Throughout the year and on various occasions, our first minister stubbornly stood on her ground on the right to “continue to steer the country through a global pandemic” without the interference of her peers in the opposition. And I promise you, we will hear a lot more of that.
For me, I have no craving to be steered by any political steersperson, preferring to place trust in our great doctors and scientific experts. The numbers and statistics do not lie and the role of politicians should be to ask for forgiveness and justify, rather than assert essentiality.
Our first minister’s particular disapproval was to answering brilliant and legitimate questions following her session at the Holyrood committee, while she had some serious work to do saving the nation from further disaster. With one leap, she should be free.
On the other hand, I cannot describe her performance better than on one of my friend who characterized it as a masterclass in obfuscation and diversion. More than eight hours is not long when most of them are back with her own voice responding to the three most obsequious knobheads in the SNP’s ranks, not bringing up the conservative Margaret Mitchell.
I strongly believe that Alex Salmond’s stack of evidence put his successor under immense pressure. But I was helplessly wrong. After the rumble, Ms. Sturgeon craftily added little except retraction or absent-mindedness. Her assessment of the situation remains that too few people are interested in detail to bother her. And, helplessly I must admit that she was right.
On the contrary to what others thought, her not-so-bright strategy was to re-run the trial of Mr. Salmond, this time in the court of public opinion which works on much lower standards of validation than the High Court of Justiciary, relieved by a jury which hears witnesses and forms an opinion.
The committee was not established to re-try Mr. Salmond or to repeat his accusations but to find out how our government wasted £1 million on a case it was definitely doomed to lose – defending the indefensible. On that matter of public interest, Ms. Sturgeon presented zero clarity.
The rationale behind actions is a separate question from the defensibility of those actions. Alex Salmond strongly believes the two were interlaced. The first minister attacked that assertion with zest. It is a bitter controversy between them and almost nothing to do with the committee’s assignments.
At this point, there are three key issues that Ms. Sturgeon made no effort to address them. First of all, why was the person appointed to inquire into accusations from two civil servants so disbarred that the Scottish government was found by Scotland’s highest court to have behaved in a way that was biased, unlawful. Ms.
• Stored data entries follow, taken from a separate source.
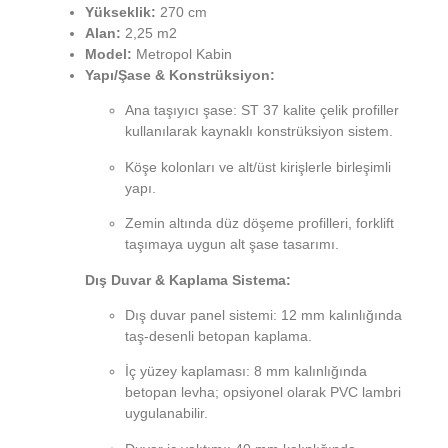
Yükseklik:
270 cm
Alan:
2,25 m2
Model:
Metropol Kabin
Yapı/Şase & Konstrüksiyon:
Ana taşıyıcı şase: ST 37 kalite çelik profiller
kullanılarak kaynaklı konstrüksiyon sistem.
Köşe kolonları ve alt/üst kirişlerle birleşimli
yapı.
Zemin altında düz döşeme profilleri, forklift
taşımaya uygun alt şase tasarımı.
Dış Duvar & Kaplama Sistema:
Dış duvar panel sistemi: 12 mm kalınlığında
taş-desenli betopan kaplama.
İç yüzey kaplaması: 8 mm kalınlığında
betopan levha; opsiyonel olarak PVC lambri
uygulanabilir.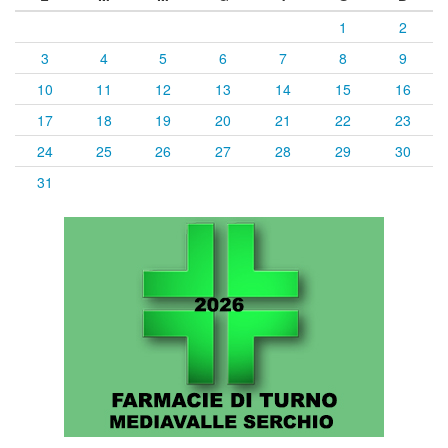
1
2
3
4
5
6
7
8
9
10
11
12
13
14
15
16
17
18
19
20
21
22
23
24
25
26
27
28
29
30
31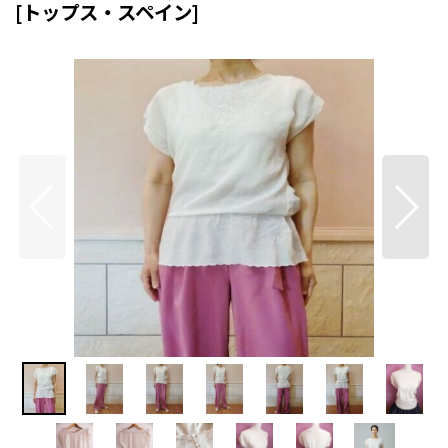
[
トップス・スペイン
]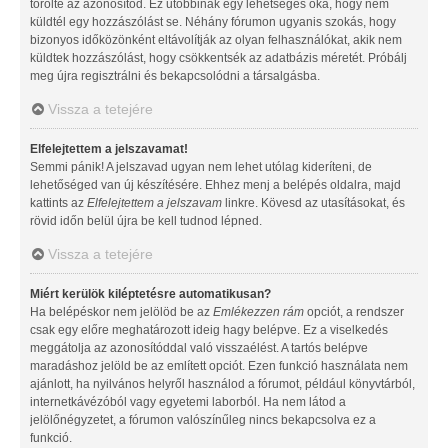
törölte az azonosítód. Ez utóbbinak egy lehetséges oka, hogy nem
küldtél egy hozzászólást se. Néhány fórumon ugyanis szokás, hogy
bizonyos időközönként eltávolítják az olyan felhasználókat, akik nem
küldtek hozzászólást, hogy csökkentsék az adatbázis méretét. Próbálj
meg újra regisztrálni és bekapcsolódni a társalgásba.
Vissza a tetejére
Elfelejtettem a jelszavamat!
Semmi pánik! A jelszavad ugyan nem lehet utólag kideríteni, de
lehetőséged van új készítésére. Ehhez menj a belépés oldalra, majd
kattints az
Elfelejtettem a jelszavam
linkre. Kövesd az utasításokat, és
rövid időn belül újra be kell tudnod lépned.
Vissza a tetejére
Miért kerülök kiléptetésre automatikusan?
Ha belépéskor nem jelölöd be az
Emlékezzen rám
opciót, a rendszer
csak egy előre meghatározott ideig hagy belépve. Ez a viselkedés
meggátolja az azonosítóddal való visszaélést. A tartós belépve
maradáshoz jelöld be az említett opciót. Ezen funkció használata nem
ajánlott, ha nyilvános helyről használod a fórumot, például könyvtárból,
internetkávézóból vagy egyetemi laborból. Ha nem látod a
jelölőnégyzetet, a fórumon valószínűleg nincs bekapcsolva ez a
funkció.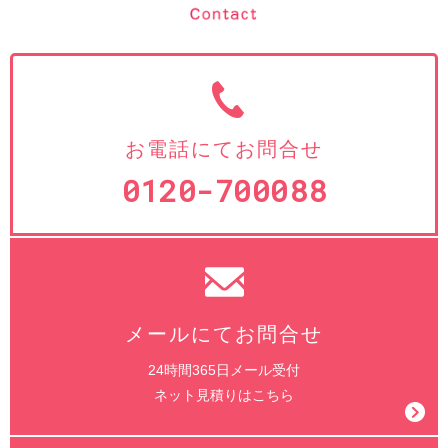
お電話にてお問合せ
0120-700088
メールにてお問合せ
24時間365日メール受付
ネット見積りはこちら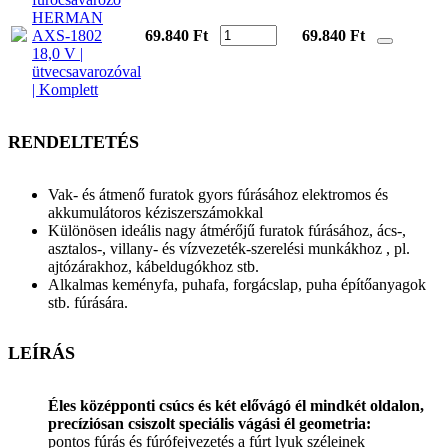
HERMAN
AXS-1802
69.840 Ft
69.840
Ft
18,0 V |
ütvecsavarozóval
| Komplett
RENDELTETÉS
Vak- és átmenő furatok gyors fúrásához elektromos és
akkumulátoros kéziszerszámokkal
Különösen ideális nagy átmérőjű furatok fúrásához, ács-,
asztalos-, villany- és vízvezeték-szerelési munkákhoz , pl.
ajtózárakhoz, kábeldugókhoz stb.
Alkalmas keményfa, puhafa, forgácslap, puha építőanyagok
stb. fúrására.
LEÍRÁS
Éles középponti csúcs és két elővágó él mindkét oldalon,
precíziósan csiszolt speciális vágási él geometria:
pontos fúrás és fúrófejvezetés a fúrt lyuk széleinek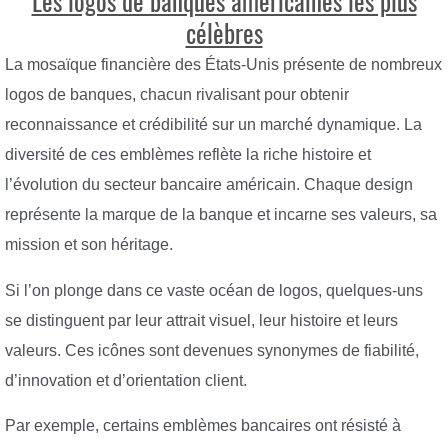
Les logos de banques américaines les plus
célèbres
La mosaïque financière des États-Unis présente de nombreux
logos de banques, chacun rivalisant pour obtenir
reconnaissance et crédibilité sur un marché dynamique. La
diversité de ces emblèmes reflète la riche histoire et
l’évolution du secteur bancaire américain. Chaque design
représente la marque de la banque et incarne ses valeurs, sa
mission et son héritage.
Si l’on plonge dans ce vaste océan de logos, quelques-uns
se distinguent par leur attrait visuel, leur histoire et leurs
valeurs. Ces icônes sont devenues synonymes de fiabilité,
d’innovation et d’orientation client.
Par exemple, certains emblèmes bancaires ont résisté à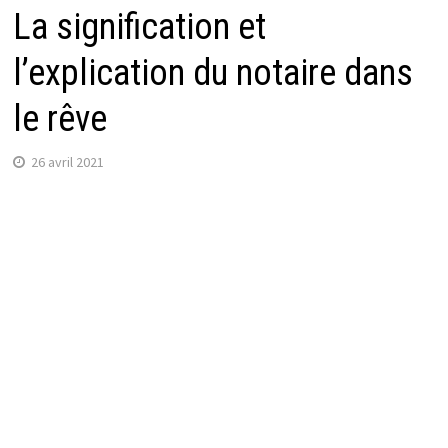
La signification et
l’explication du notaire dans
le rêve
26 avril 2021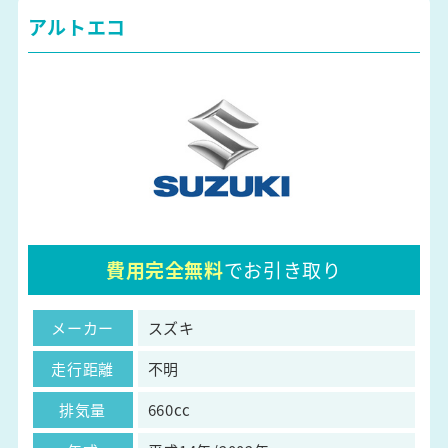
アルトエコ
費用完全無料
でお引き取り
メーカー
スズキ
走行距離
不明
排気量
660cc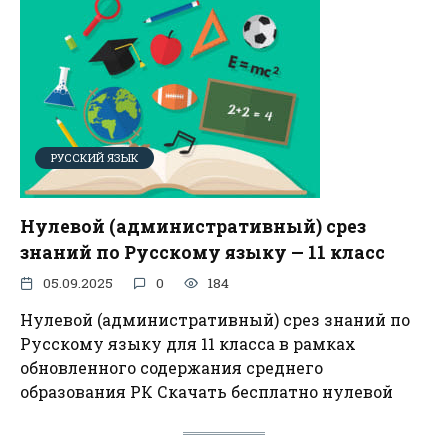
РУССКИЙ ЯЗЫК
Нулевой (административный) срез
знаний по Русскому языку — 11 класс
05.09.2025
0
184
Нулевой (административный) срез знаний по
Русскому языку для 11 класса в рамках
обновленного содержания среднего
образования РК Скачать бесплатно нулевой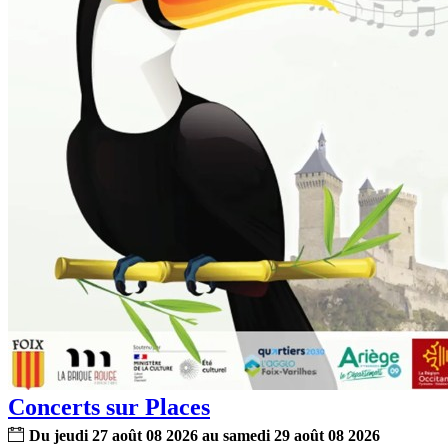
Concerts sur Places
Du
jeudi
27
août
08
2026
au
samedi
29
août
08
2026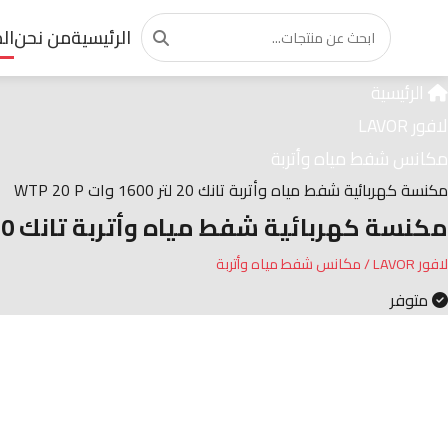
منتج مميز
الرئيسية
من نحن
ال
الرئيسية
لافور LAVOR
مكانس شفط مياه وأتربة
مكنسة كهربائية شفط مياه وأتربة تانك 20 لتر 1600 وات WTP 20 P
مكنسة كهربائية شفط مياه وأتربة تانك 20 لتر 1600 وات WTP 20 P
لافور LAVOR / مكانس شفط مياه وأتربة
متوفر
Sturgeon has no answer to that.
The second important question is that, did the first minister deceived the Scottish Parliament about her true knowledge of events? She denies it but, well, of course, she did. There are now three accounts of the “March 29th” meeting – first, it didn’t even happened; then it became a brief encounter. Now, in its third loop, this brief, forgotten meeting gave away – by her own account – the true nature of allegations against her former guru and pal, as well as his agonizing condition. Sudden? Forgotten? unintentional? Space does not allow a recap on why it matters and much else flows from it.
The last but not the least crucial issue is why so much evidence and facts have been hidden from the committee for so long.
Finding an answer to these questions is crucial because it reveals the corruption of institutions as well as the evil schemes of individuals.